With the Tibetan Buddhists, I found everything I needed in one package. Today there are hundreds, if not thousands, of Tibetan monks here in this country who teach. I would have trouble knowing which ones were for me. Back then there were about none.
Although I met the Dalai Lama early on, up close and personal, it was not until I met the Ven. Chögyam Trungpa Rinpoche, the founder of Naropa Institute in Boulder, Colorado, that I was satisfied that here was the real deal for me. Trungpa was certainly that.
Although I loved Trungpa, his followers were too much into parties and drinking. As a musician, I was way past that and yearned for something simple and without a lot of baggage. I found that when I met the Ven. Khenpo Karthar Rinpoche, who (believe it or not) came to me in a dream. I will tell that story once again, and then try to go to bed.
It was in 1983 and I was a businessman living where I live now, in Big Rapids, Michigan, managing Matrix Software, the astrology company I founded and still run today. My close friend James Coats phoned me to say that he had met a Tibetan teacher in Ann Arbor and did I want to come to Ann Arbor to meet him? James always had a new guru.
Not really, I said. I am running a business, married, with kids, and way past my guru-hopping days. Well, I didn’t put it that way, but that was how I looked at it. I wished him well and let it go at that. Been there, done that.
It was a day or so later, just before dawn that I had the dream. It was one of those rare dreams that are more real than the dream of daily life we wake up to. In the dream I was driving to Ann Arbor to meet this radiant golden oriental man and I was as happy as I could imagine. And then I woke up.
In the early October morning light, as I sat up in bed, I was struck with sadness that my life had become such that realizing in the flesh a dream like I just had was seemingly no longer possible. My sense of self just went void and life suddenly felt so empty.
In that moment I decided I wanted to go to Ann Arbor. I wanted to meet the man my friend James told me of, and I dialed him up right then, even though I knew he was a late sleeper, always. Sleepy-eyed James told me that it was too late and that the Rinpoche he had told me about was leaving that morning at 10 AM. It was already 7 AM where I was and the drive to Ann Arbor is three hours, so that was that.
Well, I was not having any of it that morning. I told James I was coming, no matter what and that I was not working that day and would be there as soon as possible. If I missed the Rinpoche, so be it. I was taking that day off. Period.

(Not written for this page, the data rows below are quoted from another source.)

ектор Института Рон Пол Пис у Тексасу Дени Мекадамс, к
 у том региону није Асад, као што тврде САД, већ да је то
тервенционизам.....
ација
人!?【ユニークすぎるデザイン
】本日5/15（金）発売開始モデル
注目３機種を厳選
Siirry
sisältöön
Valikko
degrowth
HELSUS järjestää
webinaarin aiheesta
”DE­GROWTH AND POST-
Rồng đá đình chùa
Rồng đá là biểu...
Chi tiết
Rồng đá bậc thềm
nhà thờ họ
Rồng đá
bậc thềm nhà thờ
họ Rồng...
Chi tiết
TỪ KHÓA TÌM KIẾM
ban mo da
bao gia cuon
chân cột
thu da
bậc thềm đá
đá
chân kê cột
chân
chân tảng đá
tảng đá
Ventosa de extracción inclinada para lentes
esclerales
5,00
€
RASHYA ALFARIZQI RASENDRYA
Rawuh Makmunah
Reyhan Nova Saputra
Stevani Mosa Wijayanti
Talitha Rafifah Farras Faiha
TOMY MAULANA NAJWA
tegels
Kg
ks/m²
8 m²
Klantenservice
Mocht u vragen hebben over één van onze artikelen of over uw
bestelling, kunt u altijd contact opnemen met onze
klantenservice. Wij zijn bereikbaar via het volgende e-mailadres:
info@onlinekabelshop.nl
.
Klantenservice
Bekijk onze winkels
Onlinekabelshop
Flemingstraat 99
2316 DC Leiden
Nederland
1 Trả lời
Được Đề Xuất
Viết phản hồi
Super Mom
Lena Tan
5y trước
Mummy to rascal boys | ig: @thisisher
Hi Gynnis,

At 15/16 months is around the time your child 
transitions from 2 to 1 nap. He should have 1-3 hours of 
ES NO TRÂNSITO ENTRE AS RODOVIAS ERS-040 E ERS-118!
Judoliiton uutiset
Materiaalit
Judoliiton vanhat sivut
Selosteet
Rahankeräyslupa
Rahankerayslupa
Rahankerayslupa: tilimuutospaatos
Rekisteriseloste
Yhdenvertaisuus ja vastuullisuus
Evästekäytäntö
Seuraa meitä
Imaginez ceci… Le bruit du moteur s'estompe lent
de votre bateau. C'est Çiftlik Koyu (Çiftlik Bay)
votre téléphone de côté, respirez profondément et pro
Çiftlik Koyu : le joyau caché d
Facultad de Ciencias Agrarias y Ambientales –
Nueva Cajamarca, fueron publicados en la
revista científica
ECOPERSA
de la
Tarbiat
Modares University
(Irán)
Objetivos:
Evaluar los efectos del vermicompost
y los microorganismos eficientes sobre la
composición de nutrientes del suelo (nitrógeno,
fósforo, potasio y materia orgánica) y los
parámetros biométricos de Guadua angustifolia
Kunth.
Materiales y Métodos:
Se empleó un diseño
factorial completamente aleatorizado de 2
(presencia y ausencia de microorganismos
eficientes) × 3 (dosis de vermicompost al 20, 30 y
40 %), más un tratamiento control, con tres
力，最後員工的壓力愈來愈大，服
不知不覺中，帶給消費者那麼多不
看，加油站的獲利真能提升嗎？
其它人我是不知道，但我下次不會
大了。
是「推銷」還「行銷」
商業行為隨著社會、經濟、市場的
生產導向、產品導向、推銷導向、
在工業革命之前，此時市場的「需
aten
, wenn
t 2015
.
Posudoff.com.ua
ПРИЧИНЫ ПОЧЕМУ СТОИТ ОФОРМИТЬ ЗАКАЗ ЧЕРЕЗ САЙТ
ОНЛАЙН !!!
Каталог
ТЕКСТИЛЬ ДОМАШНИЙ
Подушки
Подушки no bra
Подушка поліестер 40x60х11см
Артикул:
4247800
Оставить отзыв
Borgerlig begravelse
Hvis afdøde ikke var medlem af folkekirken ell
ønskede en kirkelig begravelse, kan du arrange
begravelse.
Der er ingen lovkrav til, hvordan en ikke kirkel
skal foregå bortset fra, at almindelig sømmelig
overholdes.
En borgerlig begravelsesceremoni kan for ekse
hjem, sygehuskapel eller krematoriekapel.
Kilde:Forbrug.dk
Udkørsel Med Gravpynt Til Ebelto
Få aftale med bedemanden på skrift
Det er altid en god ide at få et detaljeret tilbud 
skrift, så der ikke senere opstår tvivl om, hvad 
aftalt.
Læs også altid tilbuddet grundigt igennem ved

Then my wife, who had also had a similar dream, and I grabbed our kids, including our eighteen-month old daughter May and, with toothbrushes in hand, we were on the road. I drove as fast as I dared.
James knew we were coming and even was waiting to flag us down at the end of the long driveway and guide us into where the Rinpoche was. The lama was still there. As I came up the driveway I saw a handsome but young Tibetan man sitting outside on the front steps. This was not the Tibetan of my dreams, so I was taken aback. Then James pointed out that this was not Rinpoche, but his translator Ngodup Tsering Burkhar, who today is one of my dearest friends.
We went inside and were received by Khenpo Karthar Rinpoche who was everything my dream spoke of, and more. He was radiant and we were radiant in his presence. The meeting was short because Rinpoche was soon on the road and driving to Columbus to another one of his centers. However, that meeting has never ended and we were left in a transported state, and wandered around for days with some kind of spontaneous compassion that gradually faded as our bad habits regained control of us. If we wanted to live in that state, we would have to do some practice.
I am still working with Khenpo Karthar Rinpoche (who is in his high eighties) to this day. His teachings and guidance have made it possible for me to be somewhat stable and be able to share thoughts like these with you.